News Release

Teens, isolation and COVID

For some teens, COVID isolation was relief from negative interactions

Peer-Reviewed Publication

University of Delaware

Adolescents in the pandemic

image: The teenage years can be a challenging time for people under normal circumstances. The coronavirus pandemic added a layer to the challenge, but for some, being able to avoid difficult peer-to-peer interactions was a silver lining, according to UD researchers. view more 

Credit: Illustration by Jeffrey C. Chase

As the restrictions imposed by the COVID-19 pandemic have eased, and in-person school and social activities resume, renewed interaction with friends and classmates is widely seen as an emotional boost for most teenagers, a group that reported increased anxiety and depression during the period of isolation.

But it may be a different story for those teens whose social interactions before the pandemic were especially problematic; perhaps they were bullied or often got into fights at school.
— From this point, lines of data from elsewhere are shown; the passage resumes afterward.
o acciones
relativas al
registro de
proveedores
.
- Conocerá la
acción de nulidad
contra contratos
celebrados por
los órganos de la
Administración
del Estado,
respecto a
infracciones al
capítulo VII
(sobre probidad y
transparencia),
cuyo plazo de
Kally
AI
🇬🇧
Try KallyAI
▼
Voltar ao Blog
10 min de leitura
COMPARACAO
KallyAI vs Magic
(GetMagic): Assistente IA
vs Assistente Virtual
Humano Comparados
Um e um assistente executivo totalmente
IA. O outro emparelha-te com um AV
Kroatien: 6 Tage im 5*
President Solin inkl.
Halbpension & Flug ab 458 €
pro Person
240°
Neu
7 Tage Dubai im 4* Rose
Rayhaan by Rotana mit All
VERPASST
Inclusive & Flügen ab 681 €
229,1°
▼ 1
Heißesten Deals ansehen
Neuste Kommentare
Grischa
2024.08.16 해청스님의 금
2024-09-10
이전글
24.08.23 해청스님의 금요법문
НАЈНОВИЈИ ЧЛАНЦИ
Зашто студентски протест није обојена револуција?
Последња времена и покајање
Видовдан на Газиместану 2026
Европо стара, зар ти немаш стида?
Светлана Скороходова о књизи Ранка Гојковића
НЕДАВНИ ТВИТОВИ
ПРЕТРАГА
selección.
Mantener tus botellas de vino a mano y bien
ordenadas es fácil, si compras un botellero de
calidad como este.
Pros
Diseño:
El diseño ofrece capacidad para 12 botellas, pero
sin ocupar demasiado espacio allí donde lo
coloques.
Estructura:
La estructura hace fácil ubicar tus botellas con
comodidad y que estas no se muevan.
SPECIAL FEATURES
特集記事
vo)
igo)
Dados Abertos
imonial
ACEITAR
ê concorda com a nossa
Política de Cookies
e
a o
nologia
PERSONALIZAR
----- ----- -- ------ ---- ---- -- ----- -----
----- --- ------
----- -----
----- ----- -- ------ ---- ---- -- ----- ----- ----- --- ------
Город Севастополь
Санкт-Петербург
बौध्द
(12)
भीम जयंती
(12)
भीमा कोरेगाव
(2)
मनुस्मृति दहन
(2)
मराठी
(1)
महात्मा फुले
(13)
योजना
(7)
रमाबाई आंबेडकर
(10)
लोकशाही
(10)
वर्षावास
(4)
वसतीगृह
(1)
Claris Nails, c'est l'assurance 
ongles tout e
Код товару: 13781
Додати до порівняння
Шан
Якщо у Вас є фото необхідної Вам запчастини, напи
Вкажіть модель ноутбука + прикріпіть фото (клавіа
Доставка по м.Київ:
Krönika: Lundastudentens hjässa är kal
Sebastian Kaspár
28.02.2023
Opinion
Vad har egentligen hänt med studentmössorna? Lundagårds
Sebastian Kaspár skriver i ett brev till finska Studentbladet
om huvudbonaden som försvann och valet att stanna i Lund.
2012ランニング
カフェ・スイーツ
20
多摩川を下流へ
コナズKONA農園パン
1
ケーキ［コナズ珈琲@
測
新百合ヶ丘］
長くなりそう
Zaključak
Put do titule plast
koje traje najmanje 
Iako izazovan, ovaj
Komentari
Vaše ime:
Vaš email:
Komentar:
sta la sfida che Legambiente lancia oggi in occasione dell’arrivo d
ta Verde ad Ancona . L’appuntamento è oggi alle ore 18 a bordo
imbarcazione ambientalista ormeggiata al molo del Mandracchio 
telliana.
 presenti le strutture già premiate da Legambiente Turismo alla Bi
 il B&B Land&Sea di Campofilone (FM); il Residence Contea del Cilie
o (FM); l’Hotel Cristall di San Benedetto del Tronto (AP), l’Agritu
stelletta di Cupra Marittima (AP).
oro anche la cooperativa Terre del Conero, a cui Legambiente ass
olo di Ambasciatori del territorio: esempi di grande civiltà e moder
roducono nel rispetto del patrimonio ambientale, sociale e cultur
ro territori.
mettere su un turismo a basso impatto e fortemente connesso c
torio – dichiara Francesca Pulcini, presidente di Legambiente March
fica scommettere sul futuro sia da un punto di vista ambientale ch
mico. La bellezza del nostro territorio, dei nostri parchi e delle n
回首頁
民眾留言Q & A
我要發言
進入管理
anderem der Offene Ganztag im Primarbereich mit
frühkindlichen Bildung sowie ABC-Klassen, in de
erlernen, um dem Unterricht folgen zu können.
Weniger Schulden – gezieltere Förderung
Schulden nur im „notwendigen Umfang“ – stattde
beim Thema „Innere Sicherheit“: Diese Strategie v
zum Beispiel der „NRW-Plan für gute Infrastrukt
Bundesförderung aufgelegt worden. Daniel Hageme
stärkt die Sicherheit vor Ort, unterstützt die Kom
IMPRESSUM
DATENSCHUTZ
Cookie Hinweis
Are they happy to be back in the classroom?

“We think that teens are universally happy to be back to social interaction, because they are very focused on their peers, more so than younger children or adults,” said Julie Hubbard, professor of psychological and brain sciences at the University of Delaware and an author of a paper recently published in the journal Research on Child and Adolescent Psychopathology. “We think that of course teenagers want to be around their peers, but it’s really not that simple.”

Hubbard and her research team have been following a group of young people for many years, beginning when they were in fourth or fifth grade and continuing to their current time as high school students. Her lab focuses on children’s and adolescents’ aggression, which research has shown is often linked with depression, and on teens who have challenging peer interactions, either as victims or aggressors.

By chance, her team had just completed a large laboratory-based data collection effort with teens in February 2020, just before the pandemic upended school and social activities. The researchers, Hubbard said, decided to use that data to look into the effects of isolation on those with difficult peer relationships. A group of about 100 of the teens completed additional questionnaires assessing their depressive and anxious symptoms several months later, in the early months of the pandemic.

The researchers found that, while teens in general reported increased depression and anxiety from pre- to mid-pandemic, adolescents who had problematic peer relationships before the pandemic did not experience those increases. 

“The COVID studies [conducted by other researchers] suggest that, for most adolescents, reductions in face-to-face interactions with peers during the pandemic likely have contributed to feelings of loneliness and isolation,” Hubbard and her co-authors wrote in their paper. “In contrast, the picture might look quite different for adolescents who experienced particularly challenging peer relations” before the pandemic.

“Of course, the pandemic was difficult for all teenagers in many ways, just as it was for everyone,” Hubbard said. “But it’s possible that some teenagers with particularly difficult peer relationships prior to the pandemic actually experienced improved quality of life during the pandemic.”

These findings should remind parents and teachers how stressful interacting with peers can be for some teens, she said. From her viewpoint as a clinician, in addition to being a researcher, she urged schools and parents to keep an especially close eye on how young people who struggled with peer relationships before the pandemic are doing as they return to in-person activities. 

Hubbard also expressed concern for the effects of the pandemic isolation on younger children, who lost out on the kind of socialization that occurs in in-person school at a critical developmental time in their lives. She urged parents and schools to think about that loss and to give young children time to play and adapt to renewed social interactions.

From solving problems with other children when they disagree, to learning how to share, to figuring out another child’s facial expression, “There’s a lot you learn in face-to-face kindergarten that you just can’t learn over Zoom,” Hubbard said.

About the research

“Pre-Pandemic Peer Relations Predict Adolescents’ Internalizing Response to Covid-19” was published Oct. 18 in the journal Research on Child and Adolescent Psychopathology.

The first author is doctoral student Fanny Mlawer, with co-authors Christina C. Moore, who earned her doctoral degree in May; Hubbard; and doctoral student Zachary M. Meehan.

In the paper, the researchers suggest several areas that could be explored in the future, including similar assessments at a later stage of the pandemic. The isolation caused by the pandemic had a fairly clear starting point as schools and businesses shut down in March 2020, but pinpointing the end of the pandemic will be more difficult, Hubbard said.

Still, the research team noted that these kinds of studies can do more than examine how adolescents responded to COVID. In addition, they wrote, the research can provide insights into the emotions of teens who struggle with their peer interactions more generally.